Created node bucket messages in sched_logs

Hi,
I am trying to debug performance issues in our PBS clutser, we are getting lots of Scheduling cycle timeout and high latency for qstat/qsub commands.

I’ve enabled the sched_logs verbosity to the max and came across the following message (and its varients):

Created node bukcet ncpus=32:mem=772173mb:accelerator=False:Preemptable=False

I’ve noticed that one the scheduler/server behaves very well (low latency) then I have much more of these messages and when the scheduler/server behaves bad (scheduling cycle timeouts, high latency) then we only get a few of these.

Can someone please shed some light about these messages and offer help to further debug/fix the issue?

Thanks,
Roy

Could you please share the output of below command:
source /etc/pbs.conf;cat $PBS_HOME/sched_priv/sched_config | grep -v “#” | grep ^[a-zA-Z]

Also, if you could try to update the provision_policy in your sched_config and do a kill -HUP , see whether it helps the situation
provision_policy: “avoid_provision”

Reference: New node placement algorithm

A node bucket is a collection of nodes which are similar. The scheduler will create them regardless if they are used. It can’t tell at query time if they’ll be needed, so it does. They do not take a long time to create, so that isn’t your problem.

The resources the scheduler uses for scheduling are on the sched_config resources line. The scheduler will then optimize this list every cycle based on what resources are actually requested. This optimized list can differ between one cycle and the next. This can change the number of buckets. If you have jobs requesting a larger number of different resources, the number of buckets can go up. I highly doubt this is your problem though. It probably is just an indicator that you have a lot of different jobs in the system.
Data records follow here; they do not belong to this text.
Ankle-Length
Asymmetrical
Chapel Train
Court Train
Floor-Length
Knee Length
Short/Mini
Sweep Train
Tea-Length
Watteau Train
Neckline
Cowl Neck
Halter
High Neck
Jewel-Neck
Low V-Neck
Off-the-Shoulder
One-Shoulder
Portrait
What is your backfill_depth? An excessively high backfill_depth can slow down scheduling. If it is really high, consider setting opt_backfill_fuzzy to high.
Are your sorting via node_sort_key unused? That forces the scheduler to resort the nodes often.

Just to name a few.

Bhroam

Hi @adarsh and @bhroam for your replies
Here’s the output of the sched_config command:
round_robin: False all
by_queue: True all
strict_ordering: false all
help_starving_jobs: false all
backfill_prime: false ALL
prime_exempt_anytime_queues: false
primetime_prefix: p_
nonprimetime_prefix: np_
job_sort_key: “job_priority HIGH” ALL
node_sort_key: “ncpus HIGH unused” ALL
provision_policy: “aggressive_provision”
resources: “ncpus, mem, arch, host, vnode, aoe, eoe, LIC1, LIC2, LIC3, LIC4, LIC5, LIC6, LIC6, LIC7, LIC8, LIC9, LIC10, LIC11, LIC12, LIC13, LIC14, LIC15, LIC16, LIC17, LIC18, LIC19, LIC20, LIC21”
load_balancing: false ALL
smp_cluster_dist: pack
fair_share: true ALL
unknown_shares: 1
fairshare_usage_res: ncpus*walltime
fairshare_entity: Account_Name
fairshare_decay_time: 00:30:00
fairshare_decay_factor: 0.5
preemptive_sched: true ALL
dedicated_prefix: ded

please note that I’ve renmaed the resources from license names to LIC to avoid exposing our license usage.
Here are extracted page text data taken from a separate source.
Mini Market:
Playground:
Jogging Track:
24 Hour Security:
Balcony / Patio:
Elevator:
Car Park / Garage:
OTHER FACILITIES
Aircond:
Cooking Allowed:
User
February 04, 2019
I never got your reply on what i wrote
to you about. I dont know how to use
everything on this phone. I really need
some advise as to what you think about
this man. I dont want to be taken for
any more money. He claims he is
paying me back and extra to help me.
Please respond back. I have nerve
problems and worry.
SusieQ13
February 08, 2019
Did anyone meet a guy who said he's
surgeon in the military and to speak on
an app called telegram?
I’ve changed the provision_policy as @adarsh suggested to “avoid_provision” and I will see if that helps, so far after about 30 mins there isn’t much change.
as you can see we have node_sort_key set to “ncpus HIGH unused” - we want our jobs to be equally distributed across all nodes when it comes to ncpus.
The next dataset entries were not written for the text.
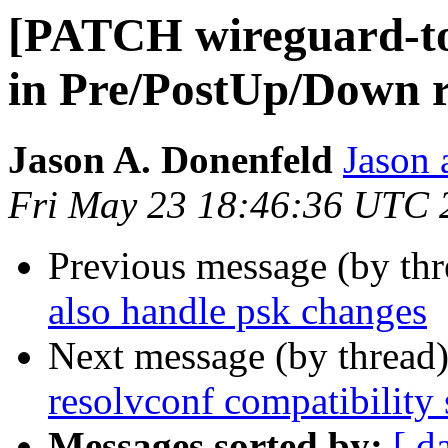
[PATCH wireguard-too
in Pre/PostUp/Down r
Jason A. Donenfeld
Jason 
Fri May 23 18:46:36 UTC 
Previous message (by th
also handle psk changes
Next message (by thread
resolvconf compatibility
Messages sorted by:
[ d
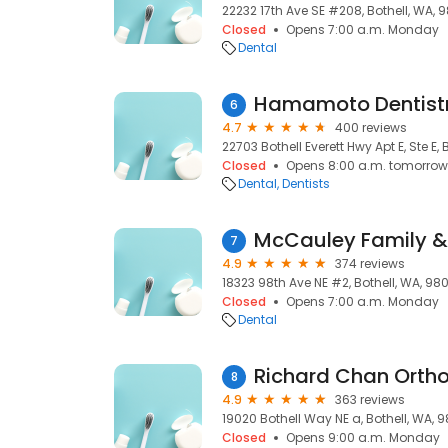
22232 17th Ave SE #208, Bothell, WA, 
Closed
Opens 7:00 a.m. Monday
Dental
Hamamoto Dentist
6
4.7
400 reviews
22703 Bothell Everett Hwy Apt E, Ste E, 
Closed
Opens 8:00 a.m. tomorrow
Dental
Dentists
7
4.9
374 reviews
18323 98th Ave NE #2, Bothell, WA, 980
Closed
Opens 7:00 a.m. Monday
Dental
Richard Chan Ortho
8
4.9
363 reviews
19020 Bothell Way NE a, Bothell, WA, 9
Closed
Opens 9:00 a.m. Monday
Our server’s backfill_depth is set to 0:

qmgr -c ‘print server’ | grep backfill_depth
set server backfill_depth = 0

@bhroam , yes we are using “unused” in our node_sort_key, we have recently migrated from v19.3 to v20.0.1 , I’ve noticed section “4.9.50.3 Sorting Vnodes According to Load Average” do you suggest we follow the periodic hook approach instead?

Any help will be appreciated.

Thanks,
Roy

Thank you for trying this out and sharing us the results.

Can you use this instead and try whether it helps
node_sort_key: “ncpus low assigned” ALL

Make sure to kill -HUP after making any changes to sched_config file (so that the sched re-reads this file).

Thank you @adarsh but setting:
node_sort_key: “ncpus low assigned” ALL

did not made any difference

Thanks,
Roy

I don’t think changing will provisioning_priority will make a difference. This is just a way to turn off the node bucket node search algorithm. That can only help speed things up. The node bucket algorithm kicks in if you request your nodes with -lplace=excl. I’d revert that change.

Do you have strict_ordering on? Having backfill_depth=0 will cause your system to idle. If you don’t have strict_ordering on, it won’t make a difference until jobs start starving (wait time > 1day). After that, it’ll start idling your system waiting for the starving jobs to run. Regardless of that, if it kicks in and starts idling your system, it will only make your cycle faster. Once one job can’t run, the scheduler just ignores the rest.

Having node_group_key with unused really only slows things down with a significant number of nodes (many thousand). If your cluster is smaller than that, feel free to use it. It doesn’t sound like it was the cause if your issues anyway.

At this point you’re going to have to look through the scheduler logs and see where the scheduler is spending all of its time. If there is a significant amount of time between the start of the cycle and the first ‘Considering job to run’, then it’s spending a lot of time querying the universe. This means you have a significant sized system or workload (like 100k+ jobs) or there is a networking issue. If you see time between Considering job to run and Job run, then that also leads me to think you have a network issue between the scheduler and server. There is likely a gap in timestamps between log lines somewhere in the log. Once you figure out where it is, raise the debug level, and look again and see if you can narrow down to what exactly the scheduler is doing.

Bhroam

1 Like